The country's external debt and liabilities continued upward momentum, reaching all-time high of $105 billion at the end of March 2019, mainly due to massive borrowing from multilateral and bilateral sources for balance of payment support. Economists said that socks of external debt will further increase in coming days as recently Pakistan and the International Monetary Fund (IMF) have reached a staff level agreement on 39-month Extended Fund Facility programme worth $6 billion to ease pressure on Pakistan's external account.
Samiullah Tariq, an economist at Arif Habib said as Pakistan has been incurring a massive current account deficit, the country is continually borrowing to finance it. "The country needs to promote exports and become part of the global value chain to increase employment and economic activities rather than debt funded growth," he added.
According to the State Bank of Pakistan (SBP), the country's external debt and liabilities (stocks) posted an increase of 11 percent during July-March of FY19. Pakistan's total external debt and liabilities surged to $105.84 billion as on March 31, 2018 compared to $95.236 billion on June 30, 2018, depicting an increase of $10.605 billion during the first nine months of this fiscal year.
As percent of GDP, total external debt and liabilities rose to 38.7 percent in March this fiscal year against 33.7 percent in June last year. However, during the period under review, the official foreign exchange reserves slightly increased by $9.866 billion to $10.884 billion.
The total stocks of debt and liabilities comprise Paris Club, Euro Sukuk Global Bond, IMF loan, foreign exchange liabilities, Public Sector Enterprises (PSE) guaranteed debt and non- guaranteed debt, banks borrowing, non-residential deposits, private sector guaranteed/non-guaranteed debt and foreign exchange liabilities and debt liabilities to direct investors.
The detailed analysis revealed that public external debt has highest share of 80 percent in the country's total external debt and liabilities. Public external debt went up by 12 percent or $8.873 billion during July-March of FY19. Out of total external debt and liabilities, public debt was $84.23 billion in March 2019 up from $75.357 billion in June 2018.

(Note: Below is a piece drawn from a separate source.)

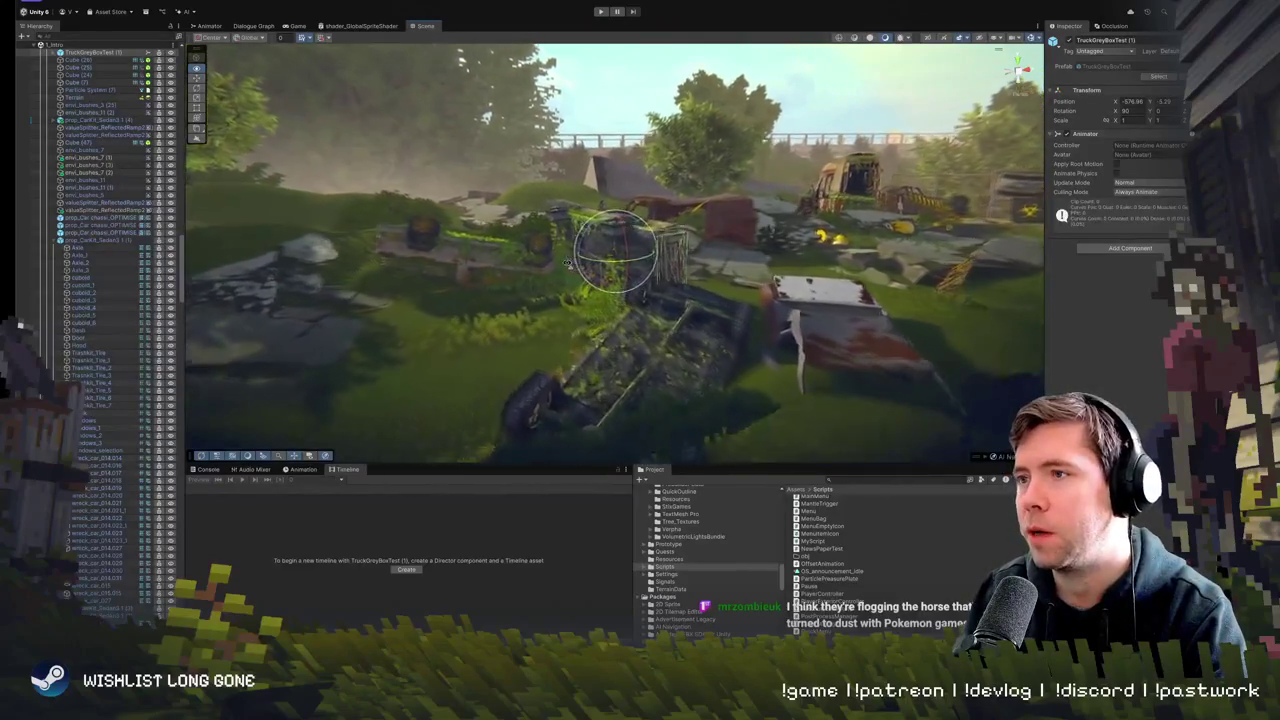
pyautogui.press('w')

During the period under review, government external debt increased from $64.142 billion to $68.412 billion. The IMF's debt declined by $330 million to $5.765 billion. In addition, PSEs' debt increased by $807 million to $3.478 billion.
Similarly, with an increase of 10 percent or $430 million, the banks' borrowing reached $4.846 billion in March versus $4.416 billion in June last year. Private sector debt also showed upward trend and surged by 10 percent to $10.137 billion during the first nine months of this fiscal year.
Similarly, during the period under review, debt liabilities to direct investors slightly declined by $446 million to $3.151 billion end of March 2019.
During this fiscal year, Pakistan has obtained some $7 billion from friendly countries for balance of payment support and avoiding default. Saudi Arabia has placed some $3 billion and UAE some $ 2 billion for one year with Pakistan. In addition, recently China has extended a $2 billion loan to build the depleting foreign exchange reserves.
Another economist, Muzammil Aslam said that Pakistan external debt and liabilities have swollen due to huge current account deficit. Moreover, CPEC projects have led sharp uptick in liabilities. The recent round of devaluations has reduced the GDP to $282 billion. This has increased overall external debt to GDP significantly at alarming level, he added.